Start of Records shown

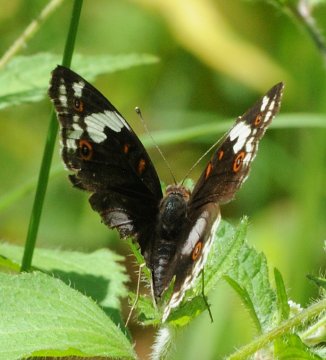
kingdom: Animalia
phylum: Arthropoda
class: Insecta
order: Lepidoptera
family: Nymphalidae
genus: Junonia
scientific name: Junonia oenone
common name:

End of Records shown

Copy all of the lines above word for word, leaving out the pictures.

# Response to the task:
kingdom: Animalia
phylum: Arthropoda
class: Insecta
order: Lepidoptera
family: Nymphalidae
genus: Junonia
scientific name: Junonia oenone
common name:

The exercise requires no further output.